Exercise data >>

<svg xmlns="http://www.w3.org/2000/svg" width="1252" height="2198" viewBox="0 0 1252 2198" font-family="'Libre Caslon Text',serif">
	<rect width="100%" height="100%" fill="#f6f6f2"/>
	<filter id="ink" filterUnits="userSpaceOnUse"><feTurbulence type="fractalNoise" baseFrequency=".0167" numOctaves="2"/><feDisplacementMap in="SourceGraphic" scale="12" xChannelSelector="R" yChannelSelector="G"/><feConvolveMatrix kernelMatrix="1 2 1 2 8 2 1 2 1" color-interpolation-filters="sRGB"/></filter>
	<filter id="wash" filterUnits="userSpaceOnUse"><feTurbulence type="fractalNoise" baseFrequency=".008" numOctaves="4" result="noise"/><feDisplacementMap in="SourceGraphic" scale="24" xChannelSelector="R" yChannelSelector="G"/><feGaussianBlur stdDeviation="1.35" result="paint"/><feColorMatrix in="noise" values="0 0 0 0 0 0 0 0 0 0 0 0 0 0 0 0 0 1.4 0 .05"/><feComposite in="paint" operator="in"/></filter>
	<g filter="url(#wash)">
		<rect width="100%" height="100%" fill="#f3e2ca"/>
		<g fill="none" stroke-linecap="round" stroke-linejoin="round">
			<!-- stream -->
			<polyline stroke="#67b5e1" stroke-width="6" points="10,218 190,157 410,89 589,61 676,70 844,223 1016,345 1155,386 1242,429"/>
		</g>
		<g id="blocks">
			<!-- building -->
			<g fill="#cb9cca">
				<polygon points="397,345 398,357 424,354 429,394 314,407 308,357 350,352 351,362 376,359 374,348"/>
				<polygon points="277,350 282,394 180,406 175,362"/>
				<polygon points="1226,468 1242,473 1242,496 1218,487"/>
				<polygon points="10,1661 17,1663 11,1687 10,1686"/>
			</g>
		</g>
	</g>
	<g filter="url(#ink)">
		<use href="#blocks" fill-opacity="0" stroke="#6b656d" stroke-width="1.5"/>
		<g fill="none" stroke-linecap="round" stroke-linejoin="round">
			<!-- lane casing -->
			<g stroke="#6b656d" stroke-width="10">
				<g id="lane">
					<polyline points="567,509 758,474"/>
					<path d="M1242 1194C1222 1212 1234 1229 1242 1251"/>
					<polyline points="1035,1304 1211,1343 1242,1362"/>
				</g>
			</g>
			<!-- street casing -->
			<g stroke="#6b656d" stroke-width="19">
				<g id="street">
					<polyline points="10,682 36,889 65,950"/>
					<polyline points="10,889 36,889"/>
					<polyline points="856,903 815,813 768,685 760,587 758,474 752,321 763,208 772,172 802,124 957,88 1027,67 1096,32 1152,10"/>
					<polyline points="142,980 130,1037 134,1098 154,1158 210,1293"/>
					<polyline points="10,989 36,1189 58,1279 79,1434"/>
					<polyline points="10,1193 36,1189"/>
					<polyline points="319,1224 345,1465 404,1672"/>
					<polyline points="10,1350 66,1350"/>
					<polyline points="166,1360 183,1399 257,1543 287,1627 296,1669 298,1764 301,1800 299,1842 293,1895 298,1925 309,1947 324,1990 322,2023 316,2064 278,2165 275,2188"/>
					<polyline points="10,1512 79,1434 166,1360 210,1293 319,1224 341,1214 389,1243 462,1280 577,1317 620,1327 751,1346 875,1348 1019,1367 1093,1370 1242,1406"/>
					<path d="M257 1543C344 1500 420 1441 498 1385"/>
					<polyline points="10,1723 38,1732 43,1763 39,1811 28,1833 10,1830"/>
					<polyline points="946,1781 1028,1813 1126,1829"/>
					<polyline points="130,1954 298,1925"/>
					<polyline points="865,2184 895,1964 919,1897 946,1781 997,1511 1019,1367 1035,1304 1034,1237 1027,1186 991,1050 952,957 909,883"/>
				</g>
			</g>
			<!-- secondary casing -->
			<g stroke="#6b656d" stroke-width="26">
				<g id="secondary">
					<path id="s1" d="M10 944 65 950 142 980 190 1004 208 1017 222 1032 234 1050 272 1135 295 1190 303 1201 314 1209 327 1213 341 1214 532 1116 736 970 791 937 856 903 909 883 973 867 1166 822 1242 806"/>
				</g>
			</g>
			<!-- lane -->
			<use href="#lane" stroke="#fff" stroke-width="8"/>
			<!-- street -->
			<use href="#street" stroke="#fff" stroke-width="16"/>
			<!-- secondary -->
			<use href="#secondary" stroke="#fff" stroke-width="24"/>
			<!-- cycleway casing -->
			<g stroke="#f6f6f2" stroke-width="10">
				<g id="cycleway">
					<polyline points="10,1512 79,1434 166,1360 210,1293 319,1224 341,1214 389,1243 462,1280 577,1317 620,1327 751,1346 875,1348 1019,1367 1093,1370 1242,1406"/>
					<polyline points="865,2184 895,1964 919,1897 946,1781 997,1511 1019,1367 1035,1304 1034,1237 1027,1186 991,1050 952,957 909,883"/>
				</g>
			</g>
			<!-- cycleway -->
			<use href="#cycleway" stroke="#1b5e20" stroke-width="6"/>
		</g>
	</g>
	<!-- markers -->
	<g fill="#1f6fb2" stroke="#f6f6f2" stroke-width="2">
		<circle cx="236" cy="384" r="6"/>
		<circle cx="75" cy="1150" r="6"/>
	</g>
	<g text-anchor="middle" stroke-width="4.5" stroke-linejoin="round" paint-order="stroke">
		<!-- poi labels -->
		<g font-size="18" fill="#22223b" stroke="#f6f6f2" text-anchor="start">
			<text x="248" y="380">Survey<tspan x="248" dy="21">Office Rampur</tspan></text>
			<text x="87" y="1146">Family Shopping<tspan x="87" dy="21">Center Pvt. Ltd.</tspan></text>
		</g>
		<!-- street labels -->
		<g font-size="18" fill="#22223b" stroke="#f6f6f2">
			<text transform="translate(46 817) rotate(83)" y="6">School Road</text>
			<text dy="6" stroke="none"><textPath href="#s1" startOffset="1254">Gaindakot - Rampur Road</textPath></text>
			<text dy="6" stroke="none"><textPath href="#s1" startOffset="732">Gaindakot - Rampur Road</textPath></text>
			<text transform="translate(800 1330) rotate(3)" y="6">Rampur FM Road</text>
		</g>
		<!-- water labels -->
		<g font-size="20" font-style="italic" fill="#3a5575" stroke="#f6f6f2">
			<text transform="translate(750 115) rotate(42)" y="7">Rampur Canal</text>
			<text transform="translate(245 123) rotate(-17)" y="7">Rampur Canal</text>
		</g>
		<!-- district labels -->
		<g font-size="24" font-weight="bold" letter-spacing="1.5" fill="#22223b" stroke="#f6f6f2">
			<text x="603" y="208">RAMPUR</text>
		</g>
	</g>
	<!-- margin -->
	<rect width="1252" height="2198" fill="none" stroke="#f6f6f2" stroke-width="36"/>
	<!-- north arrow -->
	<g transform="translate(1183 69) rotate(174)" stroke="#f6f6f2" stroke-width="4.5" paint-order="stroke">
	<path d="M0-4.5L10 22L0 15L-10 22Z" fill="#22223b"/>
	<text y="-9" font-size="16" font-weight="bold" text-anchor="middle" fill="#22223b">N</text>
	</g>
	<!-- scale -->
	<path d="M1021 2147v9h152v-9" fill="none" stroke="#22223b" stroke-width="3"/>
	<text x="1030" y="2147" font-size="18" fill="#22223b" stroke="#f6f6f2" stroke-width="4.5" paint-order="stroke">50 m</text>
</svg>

Your goal >> The answer must reproduce all of the entries exactly.

Response area >>
<svg xmlns="http://www.w3.org/2000/svg" width="1252" height="2198" viewBox="0 0 1252 2198" font-family="'Libre Caslon Text',serif">
	<rect width="100%" height="100%" fill="#f6f6f2"/>
	<filter id="ink" filterUnits="userSpaceOnUse"><feTurbulence type="fractalNoise" baseFrequency=".0167" numOctaves="2"/><feDisplacementMap in="SourceGraphic" scale="12" xChannelSelector="R" yChannelSelector="G"/><feConvolveMatrix kernelMatrix="1 2 1 2 8 2 1 2 1" color-interpolation-filters="sRGB"/></filter>
	<filter id="wash" filterUnits="userSpaceOnUse"><feTurbulence type="fractalNoise" baseFrequency=".008" numOctaves="4" result="noise"/><feDisplacementMap in="SourceGraphic" scale="24" xChannelSelector="R" yChannelSelector="G"/><feGaussianBlur stdDeviation="1.35" result="paint"/><feColorMatrix in="noise" values="0 0 0 0 0 0 0 0 0 0 0 0 0 0 0 0 0 1.4 0 .05"/><feComposite in="paint" operator="in"/></filter>
	<g filter="url(#wash)">
		<rect width="100%" height="100%" fill="#f3e2ca"/>
		<g fill="none" stroke-linecap="round" stroke-linejoin="round">
			<!-- stream -->
			<polyline stroke="#67b5e1" stroke-width="6" points="10,218 190,157 410,89 589,61 676,70 844,223 1016,345 1155,386 1242,429"/>
		</g>
		<g id="blocks">
			<!-- building -->
			<g fill="#cb9cca">
				<polygon points="397,345 398,357 424,354 429,394 314,407 308,357 350,352 351,362 376,359 374,348"/>
				<polygon points="277,350 282,394 180,406 175,362"/>
				<polygon points="1226,468 1242,473 1242,496 1218,487"/>
				<polygon points="10,1661 17,1663 11,1687 10,1686"/>
			</g>
		</g>
	</g>
	<g filter="url(#ink)">
		<use href="#blocks" fill-opacity="0" stroke="#6b656d" stroke-width="1.5"/>
		<g fill="none" stroke-linecap="round" stroke-linejoin="round">
			<!-- lane casing -->
			<g stroke="#6b656d" stroke-width="10">
				<g id="lane">
					<polyline points="567,509 758,474"/>
					<path d="M1242 1194C1222 1212 1234 1229 1242 1251"/>
					<polyline points="1035,1304 1211,1343 1242,1362"/>
				</g>
			</g>
			<!-- street casing -->
			<g stroke="#6b656d" stroke-width="19">
				<g id="street">
					<polyline points="10,682 36,889 65,950"/>
					<polyline points="10,889 36,889"/>
					<polyline points="856,903 815,813 768,685 760,587 758,474 752,321 763,208 772,172 802,124 957,88 1027,67 1096,32 1152,10"/>
					<polyline points="142,980 130,1037 134,1098 154,1158 210,1293"/>
					<polyline points="10,989 36,1189 58,1279 79,1434"/>
					<polyline points="10,1193 36,1189"/>
					<polyline points="319,1224 345,1465 404,1672"/>
					<polyline points="10,1350 66,1350"/>
					<polyline points="166,1360 183,1399 257,1543 287,1627 296,1669 298,1764 301,1800 299,1842 293,1895 298,1925 309,1947 324,1990 322,2023 316,2064 278,2165 275,2188"/>
					<polyline points="10,1512 79,1434 166,1360 210,1293 319,1224 341,1214 389,1243 462,1280 577,1317 620,1327 751,1346 875,1348 1019,1367 1093,1370 1242,1406"/>
					<path d="M257 1543C344 1500 420 1441 498 1385"/>
					<polyline points="10,1723 38,1732 43,1763 39,1811 28,1833 10,1830"/>
					<polyline points="946,1781 1028,1813 1126,1829"/>
					<polyline points="130,1954 298,1925"/>
					<polyline points="865,2184 895,1964 919,1897 946,1781 997,1511 1019,1367 1035,1304 1034,1237 1027,1186 991,1050 952,957 909,883"/>
				</g>
			</g>
			<!-- secondary casing -->
			<g stroke="#6b656d" stroke-width="26">
				<g id="secondary">
					<path id="s1" d="M10 944 65 950 142 980 190 1004 208 1017 222 1032 234 1050 272 1135 295 1190 303 1201 314 1209 327 1213 341 1214 532 1116 736 970 791 937 856 903 909 883 973 867 1166 822 1242 806"/>
				</g>
			</g>
			<!-- lane -->
			<use href="#lane" stroke="#fff" stroke-width="8"/>
			<!-- street -->
			<use href="#street" stroke="#fff" stroke-width="16"/>
			<!-- secondary -->
			<use href="#secondary" stroke="#fff" stroke-width="24"/>
			<!-- cycleway casing -->
			<g stroke="#f6f6f2" stroke-width="10">
				<g id="cycleway">
					<polyline points="10,1512 79,1434 166,1360 210,1293 319,1224 341,1214 389,1243 462,1280 577,1317 620,1327 751,1346 875,1348 1019,1367 1093,1370 1242,1406"/>
					<polyline points="865,2184 895,1964 919,1897 946,1781 997,1511 1019,1367 1035,1304 1034,1237 1027,1186 991,1050 952,957 909,883"/>
				</g>
			</g>
			<!-- cycleway -->
			<use href="#cycleway" stroke="#1b5e20" stroke-width="6"/>
		</g>
	</g>
	<!-- markers -->
	<g fill="#1f6fb2" stroke="#f6f6f2" stroke-width="2">
		<circle cx="236" cy="384" r="6"/>
		<circle cx="75" cy="1150" r="6"/>
	</g>
	<g text-anchor="middle" stroke-width="4.5" stroke-linejoin="round" paint-order="stroke">
		<!-- poi labels -->
		<g font-size="18" fill="#22223b" stroke="#f6f6f2" text-anchor="start">
			<text x="248" y="380">Survey<tspan x="248" dy="21">Office Rampur</tspan></text>
			<text x="87" y="1146">Family Shopping<tspan x="87" dy="21">Center Pvt. Ltd.</tspan></text>
		</g>
		<!-- street labels -->
		<g font-size="18" fill="#22223b" stroke="#f6f6f2">
			<text transform="translate(46 817) rotate(83)" y="6">School Road</text>
			<text dy="6" stroke="none"><textPath href="#s1" startOffset="1254">Gaindakot - Rampur Road</textPath></text>
			<text dy="6" stroke="none"><textPath href="#s1" startOffset="732">Gaindakot - Rampur Road</textPath></text>
			<text transform="translate(800 1330) rotate(3)" y="6">Rampur FM Road</text>
		</g>
		<!-- water labels -->
		<g font-size="20" font-style="italic" fill="#3a5575" stroke="#f6f6f2">
			<text transform="translate(750 115) rotate(42)" y="7">Rampur Canal</text>
			<text transform="translate(245 123) rotate(-17)" y="7">Rampur Canal</text>
		</g>
		<!-- district labels -->
		<g font-size="24" font-weight="bold" letter-spacing="1.5" fill="#22223b" stroke="#f6f6f2">
			<text x="603" y="208">RAMPUR</text>
		</g>
	</g>
	<!-- margin -->
	<rect width="1252" height="2198" fill="none" stroke="#f6f6f2" stroke-width="36"/>
	<!-- north arrow -->
	<g transform="translate(1183 69) rotate(174)" stroke="#f6f6f2" stroke-width="4.5" paint-order="stroke">
	<path d="M0-4.5L10 22L0 15L-10 22Z" fill="#22223b"/>
	<text y="-9" font-size="16" font-weight="bold" text-anchor="middle" fill="#22223b">N</text>
	</g>
	<!-- scale -->
	<path d="M1021 2147v9h152v-9" fill="none" stroke="#22223b" stroke-width="3"/>
	<text x="1030" y="2147" font-size="18" fill="#22223b" stroke="#f6f6f2" stroke-width="4.5" paint-order="stroke">50 m</text>
</svg>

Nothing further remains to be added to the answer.